Medicare’s 2026 Physician Fee Schedule poses a headwind for spine surgeons, a reason Morgan Lorio, MD, said his focus in the new year will be on physician advocacy.
Dr. Lorio, past president of the International Society for the Advancement of Spine Surgery and chair emeritus of ISASS’ coding and reimbursement task force, discussed his top priorities in the year ahead.
Note: This response was lightly edited.
Question: What is your top priority in 2026? Why?
Dr. Morgan Lorio: My top priority for 2026 is to defend and restore fair valuation for spine surgery within Medicare’s Physician Fee Schedule especially as CMS imposes an unjustified 2.5% “efficiency adjustment” to the work RVUs of non-time-based procedures.
This policy shift breaks from the longstanding RUC formula of work = time × intensity, substituting actuarial assumption for clinical reality. For spine surgeons, whose operative times are growing longer and more complex due to aging patients and minimally invasive innovations, this so-called “efficiency gain” is neither observed nor evidence-based. It represents a silent erosion of value, devaluing skilled work without regard for patient acuity, intraoperative decision-making or postoperative burden.
CMS’ continued movement toward claims-derived surgical times, the redirection of indirect practice expense payments away from OR-based specialties, and the persistent failure to address the Medicare Economic Index gap all reflect a troubling trend: a structural shift away from procedural medicine.
In response, I am focused on three interlinked goals:
1. Preserve the Time × Intensity Framework: The statutory bedrock of surgical valuation must be protected from assumption-driven shortcuts.
2. Push for Specialty-Specific Representation: Operative durations in spine surgery are highly variable and complexity-driven.

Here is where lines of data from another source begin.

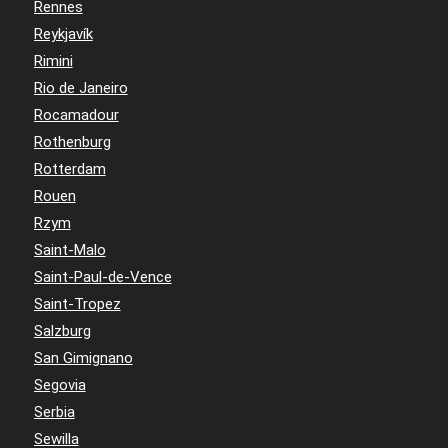
Rennes
Reykjavík
Rimini
Rio de Janeiro
Rocamadour
Rothenburg
Rotterdam
Rouen
Rzym
Saint-Malo
Saint-Paul-de-Vence
Saint-Tropez
Salzburg
San Gimignano
Segovia
Serbia
Sewilla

Any recalibration of times must include specialty input to avoid misrepresentation.
3. Reform Medicare Advantage Prior Authorization: Coverage parity and binding predetermination are essential. The status quo of retroactive denial and administrative drag continues to harm patients and surgeons alike.
The cost of inaction is high. As the real value of surgical work is chipped away through RVU deflation, inflation ignorance, and administrative overreach, we risk driving the next generation of surgeons away from procedural specialties. We must advocate not just for dollars, but for the dignity of surgical labor and the patients it serves.